Saturday, November 28, 2020

Foreversharp

BFF o'the Archive Jeff Sherman sent some old Topps promotional material across my transom the other month and it's high time I unveil things here.

Regular readers of this blog know that Topps unofficially dubbed their pre-Bazooka penny gum tab the Changemaker. I have no idea who came up with this slogan but it was genius.  Now Bazooka eventually led to the demise of their first and quite traditional gum line but in 1947, as the postwar boom was taking off, things were going full tilt at Topps. Until the point of discontinuance was reached in the early 50's they had deployed a multi-layered advertising and promotional campaign that was a thing of beauty.

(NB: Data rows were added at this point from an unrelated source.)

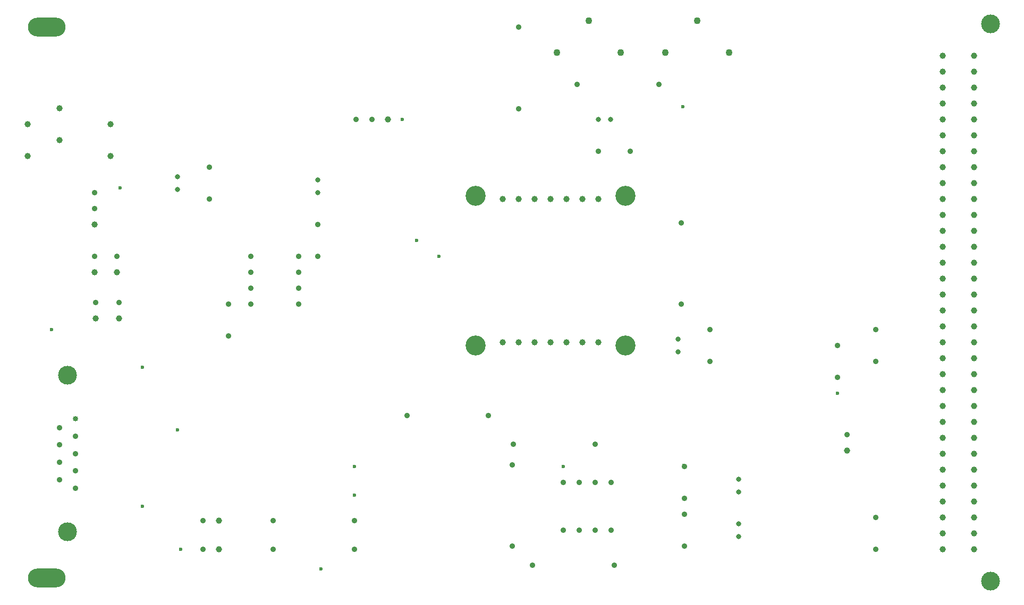
<source format=gbr>
G04 Generated by Ultiboard 10.0 *
%FSLAX25Y25*%
%MOIN*%

%ADD11C,0.02362*%
%ADD44O,0.23622X0.11811*%
%ADD13C,0.03500*%
%ADD45C,0.11833*%
%ADD46C,0.03333*%
%ADD16C,0.03150*%
%ADD17C,0.03543*%
%ADD18C,0.03917*%
%ADD20C,0.03937*%
%ADD47C,0.12598*%
%ADD15C,0.04333*%
%ADD12C,0.11811*%


G04 ColorRGB 000000 for the following layer *
%LNBohrung-Copper Top-Copper Bottom*%
%LPD*%
%FSLAX25Y25*%
%MOIN*%
G54D11*
X249000Y312000D03*
X110000Y42000D03*
X86000Y68984D03*
X108000Y117000D03*
X29000Y180000D03*
X86000Y156467D03*
X198050Y29550D03*
X219000Y76000D03*
X219000Y94000D03*
X72000Y269000D03*
X303000Y126000D03*
X350000Y94000D03*
X258000Y236000D03*
X272000Y226000D03*
X425714Y94714D03*
X425000Y320000D03*
X522000Y140000D03*
G54D44*
X26000Y24000D03*
X26000Y370000D03*
G54D13*
X34000Y96667D03*
X34000Y85750D03*
X34000Y107583D03*
X34000Y118500D03*
X44000Y91250D03*
X44000Y80333D03*
X44000Y113083D03*
X44000Y102167D03*
X56000Y266000D03*
X56000Y256000D03*
X140000Y176000D03*
X140000Y196000D03*
X124000Y60000D03*
X124000Y42000D03*
X56811Y197038D03*
X56000Y226000D03*
X71548Y197038D03*
X70000Y226000D03*
X196000Y226000D03*
X196000Y246000D03*
X154000Y206000D03*
X154000Y196000D03*
X154000Y216000D03*
X154000Y226000D03*
X184000Y206000D03*
X184000Y196000D03*
X184000Y216000D03*
X184000Y226000D03*
X128000Y282000D03*
X128000Y262000D03*
X220000Y312000D03*
X230000Y312000D03*
X380000Y54000D03*
X380000Y84000D03*
X360000Y54000D03*
X350000Y54000D03*
X370000Y54000D03*
X360000Y84000D03*
X350000Y84000D03*
X370000Y84000D03*
X425977Y94169D03*
X425977Y74169D03*
X426000Y64000D03*
X426000Y44000D03*
X442000Y160000D03*
X442000Y180000D03*
X372000Y292000D03*
X392000Y292000D03*
X546000Y62000D03*
X546000Y42000D03*
X528000Y114000D03*
X522000Y150000D03*
X522000Y170000D03*
X546000Y160000D03*
X546000Y180000D03*
G54D45*
X39000Y52917D03*
X39000Y151333D03*
G54D46*
X44000Y124000D03*
G54D16*
X108000Y276000D03*
X108000Y268126D03*
X196000Y266126D03*
X196000Y274000D03*
X460000Y50126D03*
X460000Y58000D03*
X460000Y78126D03*
X460000Y86000D03*
X422000Y174000D03*
X422000Y166126D03*
X379874Y312000D03*
X372000Y312000D03*
G54D17*
X252000Y126000D03*
X303181Y126000D03*
X168000Y60000D03*
X219181Y60000D03*
X168000Y42000D03*
X219181Y42000D03*
X330819Y32000D03*
X382000Y32000D03*
X318000Y44000D03*
X318000Y95181D03*
X318819Y108000D03*
X370000Y108000D03*
X424000Y196000D03*
X424000Y247181D03*
X358819Y334000D03*
X410000Y334000D03*
X322000Y318819D03*
X322000Y370000D03*
G54D18*
X56000Y246000D03*
X134000Y60000D03*
X134000Y42000D03*
X56811Y187038D03*
X56000Y216000D03*
X71548Y187038D03*
X70000Y216000D03*
X240000Y312000D03*
X528000Y104000D03*
G54D20*
X66000Y309000D03*
X34000Y319000D03*
X14000Y309000D03*
X66000Y289000D03*
X34000Y299000D03*
X14000Y289000D03*
X312000Y172000D03*
X342000Y172000D03*
X332000Y172000D03*
X322000Y172000D03*
X362000Y172000D03*
X352000Y172000D03*
X372000Y172000D03*
X312000Y262000D03*
X342000Y262000D03*
X332000Y262000D03*
X322000Y262000D03*
X362000Y262000D03*
X352000Y262000D03*
X372000Y262000D03*
X607685Y252000D03*
X588000Y252000D03*
X607685Y122000D03*
X588000Y122000D03*
X607685Y62000D03*
X588000Y62000D03*
X588000Y42000D03*
X588000Y52000D03*
X607685Y42000D03*
X607685Y52000D03*
X588000Y92000D03*
X588000Y82000D03*
X588000Y72000D03*
X588000Y112000D03*
X588000Y102000D03*
X607685Y92000D03*
X607685Y82000D03*
X607685Y72000D03*
X607685Y112000D03*
X607685Y102000D03*
X588000Y192000D03*
X607685Y192000D03*
X588000Y162000D03*
X588000Y142000D03*
X588000Y132000D03*
X588000Y152000D03*
X588000Y172000D03*
X588000Y182000D03*
X607685Y162000D03*
X607685Y142000D03*
X607685Y132000D03*
X607685Y152000D03*
X607685Y172000D03*
X607685Y182000D03*
X588000Y222000D03*
X588000Y202000D03*
X588000Y212000D03*
X588000Y232000D03*
X588000Y242000D03*
X607685Y222000D03*
X607685Y202000D03*
X607685Y212000D03*
X607685Y232000D03*
X607685Y242000D03*
X607685Y312000D03*
X588000Y312000D03*
X588000Y282000D03*
X588000Y272000D03*
X588000Y262000D03*
X588000Y302000D03*
X588000Y292000D03*
X607685Y282000D03*
X607685Y272000D03*
X607685Y262000D03*
X607685Y302000D03*
X607685Y292000D03*
X588000Y342000D03*
X588000Y332000D03*
X588000Y322000D03*
X588000Y352000D03*
X607685Y342000D03*
X607685Y332000D03*
X607685Y322000D03*
X607685Y352000D03*
G54D47*
X295000Y170000D03*
X389000Y170000D03*
X295000Y264000D03*
X389000Y264000D03*
G54D15*
X366000Y374000D03*
X346000Y354000D03*
X386000Y354000D03*
X434000Y374000D03*
X414000Y354000D03*
X454000Y354000D03*
G54D12*
X618000Y22000D03*
X618000Y372000D03*

M00*

</source>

In a continuation of their waritme use of comic illustration humorous ads aimed at consumers were deployed in various magazines, on subway cars and buses around the country and pretty much anywhere they could fit one in.  Here's a prime example:


The best way to push their ubiquitous penny tab to consumers was to get the jobbers and their customers in line. Jobbers (wholesalers) got to participate in the Topps Jamboree, which gave away such prizes as new cars and exotic vacations to the top selling individual performers.  This blurb from a 1949 trade journal shows just how well their PR machine was oiled:


You can see an old American Leaf Tobacco Company connection in the winner of that 4th place prize. Retailers didn't get left out but the prizes became commensurately skimpier the further down the food chain they went. This promotional pamphlet from 1947 (about a year earlier than the cartoon ad above) laid it all out:



Those premium certificates have been covered here in depth and were key to the Topps sales and marketing strategies. For this iteration of the Changemaker promotional cycle, things were decidedly Eversharp:


As to what was so Eversharp, I have to say it was quite disappointing, although not having been around at the time maybe I'm overthinking things...


...or maybe I'm not-mechanical pencils were probably just as boring a prize back then as they would be today!